* **What to work on**:
A word-for-word copy of the data, with no images, is the required answer.

* **Data supplied**:
────────────────────────────────────────

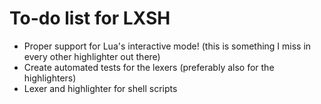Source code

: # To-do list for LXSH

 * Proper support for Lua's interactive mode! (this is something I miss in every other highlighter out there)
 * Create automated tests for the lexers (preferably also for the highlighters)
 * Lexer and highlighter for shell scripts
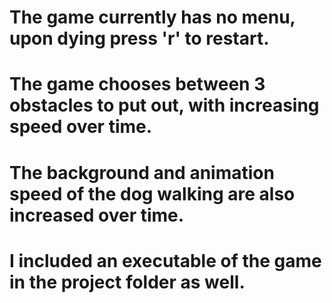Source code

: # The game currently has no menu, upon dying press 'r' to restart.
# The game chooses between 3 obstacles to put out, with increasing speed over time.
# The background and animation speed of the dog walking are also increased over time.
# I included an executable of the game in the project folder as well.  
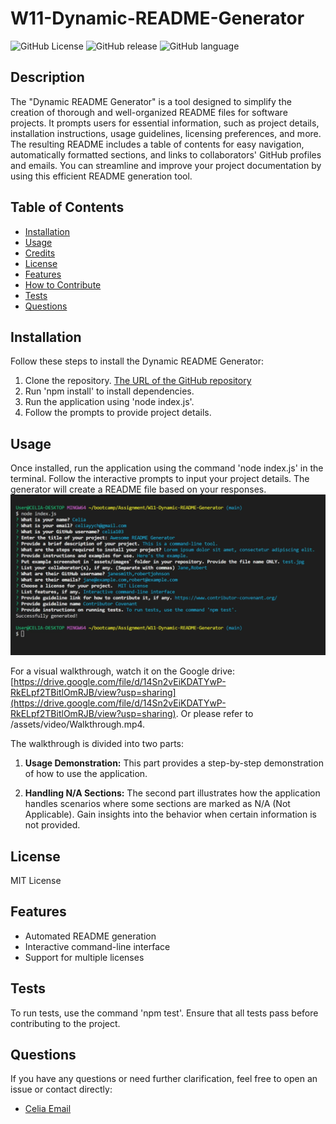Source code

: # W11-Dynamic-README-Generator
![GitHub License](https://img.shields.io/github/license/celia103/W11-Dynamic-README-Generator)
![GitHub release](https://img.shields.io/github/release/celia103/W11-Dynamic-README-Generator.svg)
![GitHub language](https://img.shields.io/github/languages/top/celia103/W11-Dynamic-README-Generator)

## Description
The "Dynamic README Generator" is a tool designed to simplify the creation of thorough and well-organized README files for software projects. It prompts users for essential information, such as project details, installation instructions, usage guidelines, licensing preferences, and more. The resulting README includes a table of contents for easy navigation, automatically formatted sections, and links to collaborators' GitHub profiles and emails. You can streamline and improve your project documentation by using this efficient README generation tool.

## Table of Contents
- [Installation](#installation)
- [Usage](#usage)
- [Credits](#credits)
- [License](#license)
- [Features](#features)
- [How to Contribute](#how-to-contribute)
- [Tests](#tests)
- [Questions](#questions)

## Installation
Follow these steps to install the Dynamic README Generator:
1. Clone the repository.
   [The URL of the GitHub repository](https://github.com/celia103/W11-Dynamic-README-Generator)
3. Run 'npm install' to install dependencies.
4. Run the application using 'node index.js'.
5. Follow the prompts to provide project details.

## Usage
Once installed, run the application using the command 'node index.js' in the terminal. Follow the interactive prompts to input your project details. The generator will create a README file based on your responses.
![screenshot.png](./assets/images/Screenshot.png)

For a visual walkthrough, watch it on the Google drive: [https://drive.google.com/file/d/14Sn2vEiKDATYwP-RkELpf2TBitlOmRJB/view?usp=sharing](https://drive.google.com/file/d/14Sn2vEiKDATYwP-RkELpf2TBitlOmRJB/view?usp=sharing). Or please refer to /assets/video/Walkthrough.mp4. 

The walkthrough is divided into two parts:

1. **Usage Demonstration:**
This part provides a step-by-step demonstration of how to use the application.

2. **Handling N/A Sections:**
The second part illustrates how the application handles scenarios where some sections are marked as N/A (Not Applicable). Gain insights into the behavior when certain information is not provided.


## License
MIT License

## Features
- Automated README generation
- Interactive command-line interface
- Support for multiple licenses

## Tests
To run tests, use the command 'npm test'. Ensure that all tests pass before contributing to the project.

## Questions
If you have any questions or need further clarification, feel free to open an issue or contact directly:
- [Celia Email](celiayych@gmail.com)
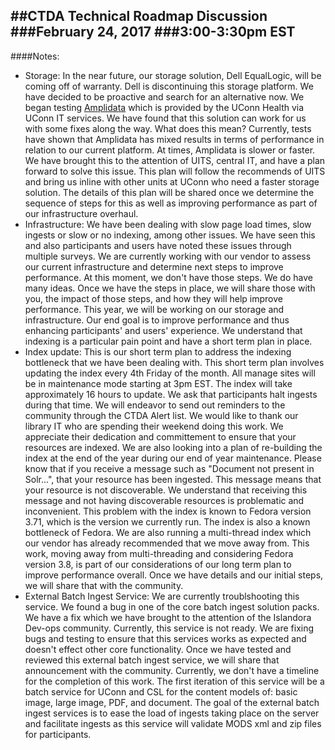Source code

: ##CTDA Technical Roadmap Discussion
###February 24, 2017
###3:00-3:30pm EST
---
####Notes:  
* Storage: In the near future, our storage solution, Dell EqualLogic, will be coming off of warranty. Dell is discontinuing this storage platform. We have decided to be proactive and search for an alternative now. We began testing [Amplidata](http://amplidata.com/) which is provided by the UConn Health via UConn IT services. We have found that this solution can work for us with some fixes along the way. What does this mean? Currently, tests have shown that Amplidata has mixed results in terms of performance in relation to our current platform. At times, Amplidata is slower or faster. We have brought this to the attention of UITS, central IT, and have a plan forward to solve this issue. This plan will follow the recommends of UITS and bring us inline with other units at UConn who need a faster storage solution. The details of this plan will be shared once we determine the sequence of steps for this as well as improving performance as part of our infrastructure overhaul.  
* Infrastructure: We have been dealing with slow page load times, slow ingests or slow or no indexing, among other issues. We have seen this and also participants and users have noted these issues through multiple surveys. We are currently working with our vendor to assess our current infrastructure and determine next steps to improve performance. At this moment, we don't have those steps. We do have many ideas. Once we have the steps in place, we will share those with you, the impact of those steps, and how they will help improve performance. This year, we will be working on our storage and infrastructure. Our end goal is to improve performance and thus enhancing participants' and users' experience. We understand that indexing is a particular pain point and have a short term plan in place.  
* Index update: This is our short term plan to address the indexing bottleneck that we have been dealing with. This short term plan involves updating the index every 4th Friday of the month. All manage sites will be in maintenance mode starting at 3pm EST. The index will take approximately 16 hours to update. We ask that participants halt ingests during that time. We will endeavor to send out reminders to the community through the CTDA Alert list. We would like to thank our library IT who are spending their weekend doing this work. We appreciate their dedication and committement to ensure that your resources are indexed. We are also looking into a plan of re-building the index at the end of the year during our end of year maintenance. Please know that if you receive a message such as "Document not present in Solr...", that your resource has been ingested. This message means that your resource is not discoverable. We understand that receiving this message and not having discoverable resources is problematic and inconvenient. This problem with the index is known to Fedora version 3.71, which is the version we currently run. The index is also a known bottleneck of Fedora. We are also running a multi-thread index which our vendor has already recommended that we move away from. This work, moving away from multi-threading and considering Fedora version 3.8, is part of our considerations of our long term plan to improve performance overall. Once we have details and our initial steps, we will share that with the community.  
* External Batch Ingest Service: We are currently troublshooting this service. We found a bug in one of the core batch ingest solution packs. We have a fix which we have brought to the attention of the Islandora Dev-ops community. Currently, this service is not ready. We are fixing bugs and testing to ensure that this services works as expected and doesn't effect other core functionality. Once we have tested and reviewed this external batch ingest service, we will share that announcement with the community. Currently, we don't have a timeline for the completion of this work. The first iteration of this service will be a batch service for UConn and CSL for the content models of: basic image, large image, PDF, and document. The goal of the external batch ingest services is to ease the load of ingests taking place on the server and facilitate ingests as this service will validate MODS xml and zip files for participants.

────────────────────────────────────────

* **Answer to the problem**:
Source code

: # To-do list for LXSH

 * Proper support for Lua's interactive mode! (this is something I miss in every other highlighter out there)
 * Create automated tests for the lexers (preferably also for the highlighters)
 * Lexer and highlighter for shell scripts
Source code

: # The game currently has no menu, upon dying press 'r' to restart.
# The game chooses between 3 obstacles to put out, with increasing speed over time.
# The background and animation speed of the dog walking are also increased over time.
# I included an executable of the game in the project folder as well.  
Source code

: # W11-Dynamic-README-Generator
![GitHub License](https://img.shields.io/github/license/celia103/W11-Dynamic-README-Generator)
![GitHub release](https://img.shields.io/github/release/celia103/W11-Dynamic-README-Generator.svg)
![GitHub language](https://img.shields.io/github/languages/top/celia103/W11-Dynamic-README-Generator)

## Description
The "Dynamic README Generator" is a tool designed to simplify the creation of thorough and well-organized README files for software projects. It prompts users for essential information, such as project details, installation instructions, usage guidelines, licensing preferences, and more. The resulting README includes a table of contents for easy navigation, automatically formatted sections, and links to collaborators' GitHub profiles and emails. You can streamline and improve your project documentation by using this efficient README generation tool.

## Table of Contents
- [Installation](#installation)
- [Usage](#usage)
- [Credits](#credits)
- [License](#license)
- [Features](#features)
- [How to Contribute](#how-to-contribute)
- [Tests](#tests)
- [Questions](#questions)

## Installation
Follow these steps to install the Dynamic README Generator:
1. Clone the repository.
   [The URL of the GitHub repository](https://github.com/celia103/W11-Dynamic-README-Generator)
3. Run 'npm install' to install dependencies.
4. Run the application using 'node index.js'.
5. Follow the prompts to provide project details.

## Usage
Once installed, run the application using the command 'node index.js' in the terminal. Follow the interactive prompts to input your project details. The generator will create a README file based on your responses.
![screenshot.png](./assets/images/Screenshot.png)

For a visual walkthrough, watch it on the Google drive: [https://drive.google.com/file/d/14Sn2vEiKDATYwP-RkELpf2TBitlOmRJB/view?usp=sharing](https://drive.google.com/file/d/14Sn2vEiKDATYwP-RkELpf2TBitlOmRJB/view?usp=sharing). Or please refer to /assets/video/Walkthrough.mp4. 

The walkthrough is divided into two parts:

1. **Usage Demonstration:**
This part provides a step-by-step demonstration of how to use the application.

2. **Handling N/A Sections:**
The second part illustrates how the application handles scenarios where some sections are marked as N/A (Not Applicable). Gain insights into the behavior when certain information is not provided.


## License
MIT License

## Features
- Automated README generation
- Interactive command-line interface
- Support for multiple licenses

## Tests
To run tests, use the command 'npm test'. Ensure that all tests pass before contributing to the project.

## Questions
If you have any questions or need further clarification, feel free to open an issue or contact directly:
- [Celia Email](celiayych@gmail.com)
Source code

: ##CTDA Technical Roadmap Discussion
###February 24, 2017
###3:00-3:30pm EST
---
####Notes:  
* Storage: In the near future, our storage solution, Dell EqualLogic, will be coming off of warranty. Dell is discontinuing this storage platform. We have decided to be proactive and search for an alternative now. We began testing [Amplidata](http://amplidata.com/) which is provided by the UConn Health via UConn IT services. We have found that this solution can work for us with some fixes along the way. What does this mean? Currently, tests have shown that Amplidata has mixed results in terms of performance in relation to our current platform. At times, Amplidata is slower or faster. We have brought this to the attention of UITS, central IT, and have a plan forward to solve this issue. This plan will follow the recommends of UITS and bring us inline with other units at UConn who need a faster storage solution. The details of this plan will be shared once we determine the sequence of steps for this as well as improving performance as part of our infrastructure overhaul.  
* Infrastructure: We have been dealing with slow page load times, slow ingests or slow or no indexing, among other issues. We have seen this and also participants and users have noted these issues through multiple surveys. We are currently working with our vendor to assess our current infrastructure and determine next steps to improve performance. At this moment, we don't have those steps. We do have many ideas. Once we have the steps in place, we will share those with you, the impact of those steps, and how they will help improve performance. This year, we will be working on our storage and infrastructure. Our end goal is to improve performance and thus enhancing participants' and users' experience. We understand that indexing is a particular pain point and have a short term plan in place.  
* Index update: This is our short term plan to address the indexing bottleneck that we have been dealing with. This short term plan involves updating the index every 4th Friday of the month. All manage sites will be in maintenance mode starting at 3pm EST. The index will take approximately 16 hours to update. We ask that participants halt ingests during that time. We will endeavor to send out reminders to the community through the CTDA Alert list. We would like to thank our library IT who are spending their weekend doing this work. We appreciate their dedication and committement to ensure that your resources are indexed. We are also looking into a plan of re-building the index at the end of the year during our end of year maintenance. Please know that if you receive a message such as "Document not present in Solr...", that your resource has been ingested. This message means that your resource is not discoverable. We understand that receiving this message and not having discoverable resources is problematic and inconvenient. This problem with the index is known to Fedora version 3.71, which is the version we currently run. The index is also a known bottleneck of Fedora. We are also running a multi-thread index which our vendor has already recommended that we move away from. This work, moving away from multi-threading and considering Fedora version 3.8, is part of our considerations of our long term plan to improve performance overall. Once we have details and our initial steps, we will share that with the community.  
* External Batch Ingest Service: We are currently troublshooting this service. We found a bug in one of the core batch ingest solution packs. We have a fix which we have brought to the attention of the Islandora Dev-ops community. Currently, this service is not ready. We are fixing bugs and testing to ensure that this services works as expected and doesn't effect other core functionality. Once we have tested and reviewed this external batch ingest service, we will share that announcement with the community. Currently, we don't have a timeline for the completion of this work. The first iteration of this service will be a batch service for UConn and CSL for the content models of: basic image, large image, PDF, and document. The goal of the external batch ingest services is to ease the load of ingests taking place on the server and facilitate ingests as this service will validate MODS xml and zip files for participants.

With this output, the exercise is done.